Entries shown:
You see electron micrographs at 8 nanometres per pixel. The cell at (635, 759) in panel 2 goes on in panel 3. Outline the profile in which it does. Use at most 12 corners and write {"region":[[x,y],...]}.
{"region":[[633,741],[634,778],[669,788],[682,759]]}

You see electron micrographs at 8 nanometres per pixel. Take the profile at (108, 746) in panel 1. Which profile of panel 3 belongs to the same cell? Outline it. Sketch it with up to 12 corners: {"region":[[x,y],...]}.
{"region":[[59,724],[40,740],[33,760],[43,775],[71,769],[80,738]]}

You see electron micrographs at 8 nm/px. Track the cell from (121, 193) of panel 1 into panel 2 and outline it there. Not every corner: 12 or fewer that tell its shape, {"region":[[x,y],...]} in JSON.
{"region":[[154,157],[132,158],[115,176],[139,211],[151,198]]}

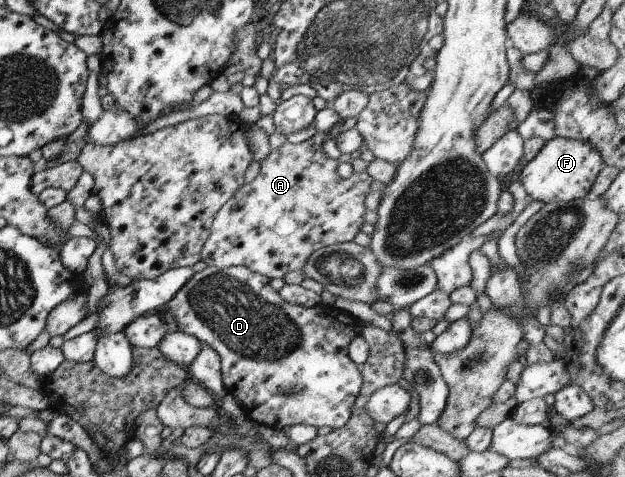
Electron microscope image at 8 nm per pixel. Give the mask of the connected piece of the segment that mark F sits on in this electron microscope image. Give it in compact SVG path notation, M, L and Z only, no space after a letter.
M553 137L544 141L539 152L523 164L517 178L529 200L567 206L572 200L585 198L603 165L602 156L587 141Z

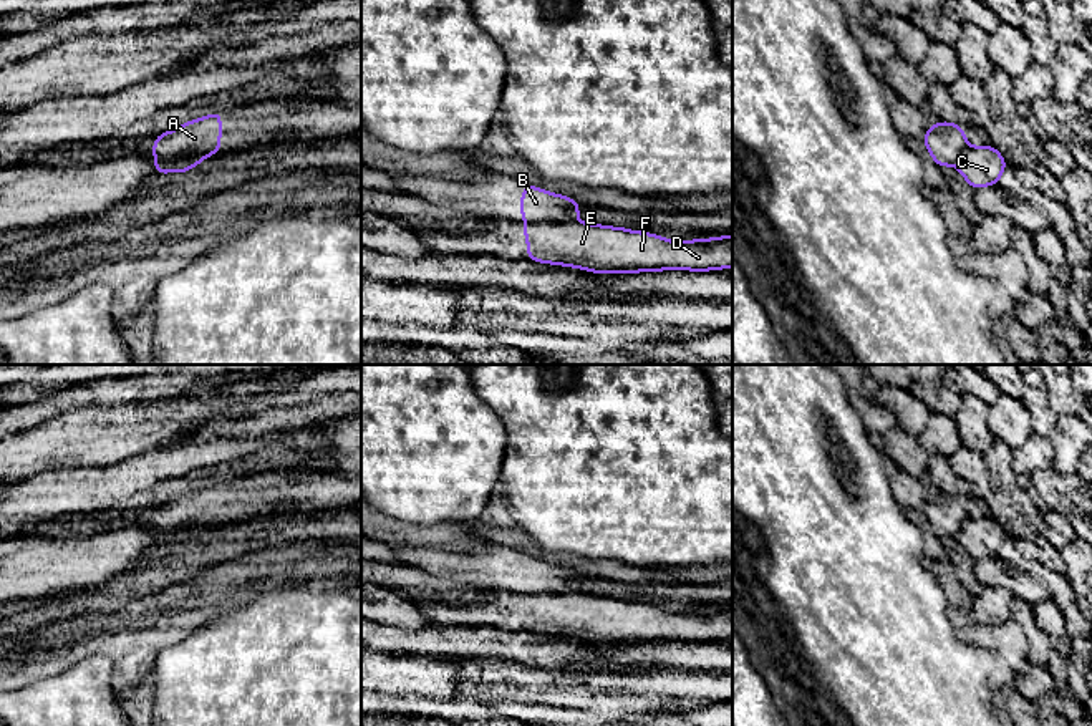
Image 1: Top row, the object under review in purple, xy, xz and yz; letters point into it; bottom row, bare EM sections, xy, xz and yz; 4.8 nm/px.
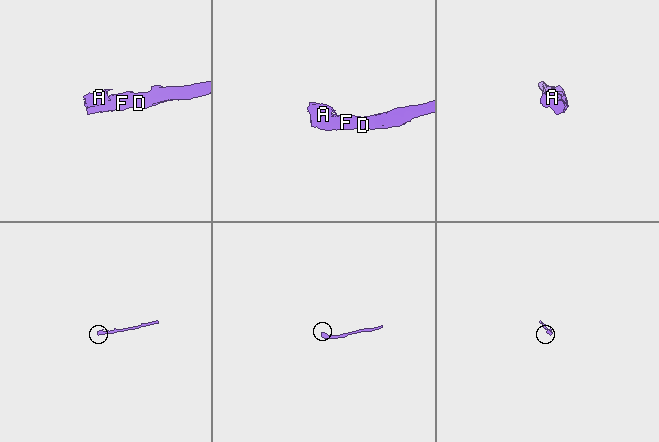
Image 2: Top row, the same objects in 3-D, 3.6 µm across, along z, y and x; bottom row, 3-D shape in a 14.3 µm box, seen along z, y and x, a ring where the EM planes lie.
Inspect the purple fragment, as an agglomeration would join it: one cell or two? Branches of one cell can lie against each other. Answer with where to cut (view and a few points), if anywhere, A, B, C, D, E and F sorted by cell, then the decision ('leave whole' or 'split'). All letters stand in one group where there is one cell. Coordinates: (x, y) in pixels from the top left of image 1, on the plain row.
cut in xz along (574, 590), (526, 594); A B / C D E F; split

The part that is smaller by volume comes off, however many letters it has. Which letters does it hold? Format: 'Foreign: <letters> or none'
Foreign: A, B

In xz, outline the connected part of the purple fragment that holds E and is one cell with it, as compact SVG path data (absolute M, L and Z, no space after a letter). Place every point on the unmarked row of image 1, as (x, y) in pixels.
M524 593L527 630L588 641L636 645L732 638L732 607L674 613L661 607L588 593Z

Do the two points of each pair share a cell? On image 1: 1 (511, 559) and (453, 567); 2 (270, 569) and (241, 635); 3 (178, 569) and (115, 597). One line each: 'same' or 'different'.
1: same
2: different
3: same

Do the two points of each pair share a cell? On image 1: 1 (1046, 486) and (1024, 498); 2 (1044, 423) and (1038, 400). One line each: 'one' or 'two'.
1: two
2: one

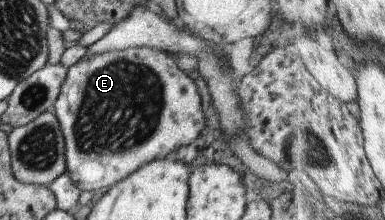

Activity: Your copy should hold exactly the lines from the line containing "In xz, outline" through the last line of the listing above, both included, and no pictures.

Expected answer:
In xz, outline the connected part of the purple fragment that holds E and is one cell with it, as compact SVG path data (absolute M, L and Z, no space after a letter). Place every point on the unmarked row of image 1, as (x, y) in pixels.
M524 593L527 630L588 641L636 645L732 638L732 607L674 613L661 607L588 593Z

Do the two points of each pair share a cell? On image 1: 1 (511, 559) and (453, 567); 2 (270, 569) and (241, 635); 3 (178, 569) and (115, 597). One line each: 'same' or 'different'.
1: same
2: different
3: same

Do the two points of each pair share a cell? On image 1: 1 (1046, 486) and (1024, 498); 2 (1044, 423) and (1038, 400). One line each: 'one' or 'two'.
1: two
2: one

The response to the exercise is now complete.